**STATED EXERCISE 1**
Copy the records from the line with "genus: Cayaponia" to the line with "scientific name: Drosera anglica", keeping each line unchanged.

....

Nina Silber. Gender and the Sectional Conflict. Chapel Hill: University of North Carolina Press, 2008. xxi + 117 pp. $24.95 (cloth), ISBN 978-0-8078-3244-8.
Reviewed by Anya Jabour (University of Montana)
Published on H-CivWar (June, 2009)
Commissioned by Matthew E. Mason (Brigham Young University)
The Centrality of Gender and the Invisibility of Race in Civil War America
In 1894, a Confederate veteran ran a story about a mother and son attending a play about the Civil War. When the son asked his mother why the Yankees fought, she replied, “For the Union, darling.” A while later, as the orchestra played “Home Sweet Home,” the boy asked why the Confederates fought. The mother replied, “Do you hear what they are playing? That is what the Confederates fought for, darling.” The story concluded with the child declaring his political sympathies. “Oh mother,” he announced, “I will be a Confederate.” This anecdote neatly captures the themes explored by Nina Silber in the three lecturers that she delivered as part of the Stephen and Janice Brose Distinguished Lecture Series in the Civil War Era at the Richards Civil War Era Center at Pennsylvania State University in 2006. Now published as Gender and the Sectional Conflict, these lectures explore themes of masculinity and nationalism, femininity and patriotism, and home and family in Civil War America. Offering a comparative analysis of the North and South, Silber convincingly argues that “gender was integral to northerners’ and southerners’ differing conceptions of why they fought and what the war was about” (p. xii).
Both building on and extending recent scholarship on gender and the Civil War, Silber examines the central role of gender ideology from secession through Reconstruction. Her first essay, “Gender and the ‘Cause,’” reveals that while both Union and Confederate soldiers highlighted their attachment to home and family, they did so in regionally distinctive ways. Southern soldiers closely identified Confederate nationalism with domestic life; Northern soldiers, by contrast, prioritized the preservation of the Union over family relationships. “My duties to my country are of more importance now than my duty to you,” one Union soldier told his wife (p. 20). Silber connects Northern soldiers’ ability to separate national and family loyalties to the separation of home and work in the industrialized North. “The separate spheres ideology,” she suggests, by separating the domestic sphere from--and making it secondary to--men’s world of work and politics, “helped accustom Union soldiers to the ‘nation over home’ discourse of the Civil War era” (p. 24). Southern men, by contrast, “blended the causes of home and country and implied that while the nation may have been a cause worth fighting for, it meant nothing in the absence of homes and families” (p. xiv). As one North Carolina officer expressed it, “So long as we have wives, mothers, and sisters to fight for so long will this struggle continue” (p. 9).

....

**STATED EXERCISE 2**
List every page number that the book review cites in parentheses, in the order they appear.

[Dataset excerpts]

....

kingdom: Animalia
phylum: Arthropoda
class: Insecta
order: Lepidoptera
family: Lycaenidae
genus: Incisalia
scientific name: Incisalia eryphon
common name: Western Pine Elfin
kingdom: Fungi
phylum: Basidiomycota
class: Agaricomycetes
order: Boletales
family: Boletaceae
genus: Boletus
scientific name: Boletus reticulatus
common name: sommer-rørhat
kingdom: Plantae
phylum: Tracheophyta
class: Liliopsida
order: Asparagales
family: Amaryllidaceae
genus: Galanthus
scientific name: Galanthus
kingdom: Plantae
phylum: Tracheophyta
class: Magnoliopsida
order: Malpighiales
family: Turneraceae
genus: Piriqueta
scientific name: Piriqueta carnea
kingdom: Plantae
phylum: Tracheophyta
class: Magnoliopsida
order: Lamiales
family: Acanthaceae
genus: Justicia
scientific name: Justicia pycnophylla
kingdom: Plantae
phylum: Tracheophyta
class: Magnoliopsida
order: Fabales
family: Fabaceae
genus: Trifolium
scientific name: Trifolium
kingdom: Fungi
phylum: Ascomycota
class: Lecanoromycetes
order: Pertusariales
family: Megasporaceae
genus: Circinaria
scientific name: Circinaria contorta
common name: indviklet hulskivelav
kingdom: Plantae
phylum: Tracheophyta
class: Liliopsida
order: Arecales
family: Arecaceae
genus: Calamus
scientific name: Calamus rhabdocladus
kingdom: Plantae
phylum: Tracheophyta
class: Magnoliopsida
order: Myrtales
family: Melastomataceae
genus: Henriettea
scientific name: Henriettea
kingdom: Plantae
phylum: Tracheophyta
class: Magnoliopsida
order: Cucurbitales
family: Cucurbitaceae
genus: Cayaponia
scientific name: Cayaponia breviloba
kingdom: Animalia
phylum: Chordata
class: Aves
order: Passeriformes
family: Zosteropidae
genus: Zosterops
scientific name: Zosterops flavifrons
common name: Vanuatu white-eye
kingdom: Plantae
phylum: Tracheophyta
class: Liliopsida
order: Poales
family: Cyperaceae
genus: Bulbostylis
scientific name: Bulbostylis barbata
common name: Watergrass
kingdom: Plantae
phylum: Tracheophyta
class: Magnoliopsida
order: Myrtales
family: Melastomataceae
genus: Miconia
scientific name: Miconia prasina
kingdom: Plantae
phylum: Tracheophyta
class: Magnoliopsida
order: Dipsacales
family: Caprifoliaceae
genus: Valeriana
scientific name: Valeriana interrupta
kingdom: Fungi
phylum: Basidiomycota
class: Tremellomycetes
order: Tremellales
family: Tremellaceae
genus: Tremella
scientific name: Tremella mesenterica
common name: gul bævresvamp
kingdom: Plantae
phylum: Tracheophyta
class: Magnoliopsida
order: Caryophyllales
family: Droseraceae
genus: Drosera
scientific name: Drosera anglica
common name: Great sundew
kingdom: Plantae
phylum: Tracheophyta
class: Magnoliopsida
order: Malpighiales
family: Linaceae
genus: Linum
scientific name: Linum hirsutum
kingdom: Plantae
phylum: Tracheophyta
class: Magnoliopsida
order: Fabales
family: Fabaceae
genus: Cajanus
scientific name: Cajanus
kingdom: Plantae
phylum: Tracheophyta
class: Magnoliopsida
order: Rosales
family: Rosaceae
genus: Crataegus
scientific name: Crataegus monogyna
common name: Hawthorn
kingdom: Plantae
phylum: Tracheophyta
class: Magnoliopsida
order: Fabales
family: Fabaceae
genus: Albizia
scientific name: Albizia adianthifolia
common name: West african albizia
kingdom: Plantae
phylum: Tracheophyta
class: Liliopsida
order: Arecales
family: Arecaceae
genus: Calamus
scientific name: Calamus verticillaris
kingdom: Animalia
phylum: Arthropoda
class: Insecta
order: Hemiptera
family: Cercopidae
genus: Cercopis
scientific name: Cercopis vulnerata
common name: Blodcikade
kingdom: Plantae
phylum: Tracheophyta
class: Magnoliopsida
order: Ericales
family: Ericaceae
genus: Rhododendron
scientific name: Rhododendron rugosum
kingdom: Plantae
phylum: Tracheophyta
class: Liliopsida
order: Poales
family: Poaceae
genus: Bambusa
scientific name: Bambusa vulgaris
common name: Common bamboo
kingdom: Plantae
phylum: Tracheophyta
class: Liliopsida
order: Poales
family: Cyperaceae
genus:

....

**RESPONSE 1**
genus: Cayaponia
scientific name: Cayaponia breviloba
kingdom: Animalia
phylum: Chordata
class: Aves
order: Passeriformes
family: Zosteropidae
genus: Zosterops
scientific name: Zosterops flavifrons
common name: Vanuatu white-eye
kingdom: Plantae
phylum: Tracheophyta
class: Liliopsida
order: Poales
family: Cyperaceae
genus: Bulbostylis
scientific name: Bulbostylis barbata
common name: Watergrass
kingdom: Plantae
phylum: Tracheophyta
class: Magnoliopsida
order: Myrtales
family: Melastomataceae
genus: Miconia
scientific name: Miconia prasina
kingdom: Plantae
phylum: Tracheophyta
class: Magnoliopsida
order: Dipsacales
family: Caprifoliaceae
genus: Valeriana
scientific name: Valeriana interrupta
kingdom: Fungi
phylum: Basidiomycota
class: Tremellomycetes
order: Tremellales
family: Tremellaceae
genus: Tremella
scientific name: Tremella mesenterica
common name: gul bævresvamp
kingdom: Plantae
phylum: Tracheophyta
class: Magnoliopsida
order: Caryophyllales
family: Droseraceae
genus: Drosera
scientific name: Drosera anglica

**RESPONSE 2**
xii, 20, 24, xiv, 9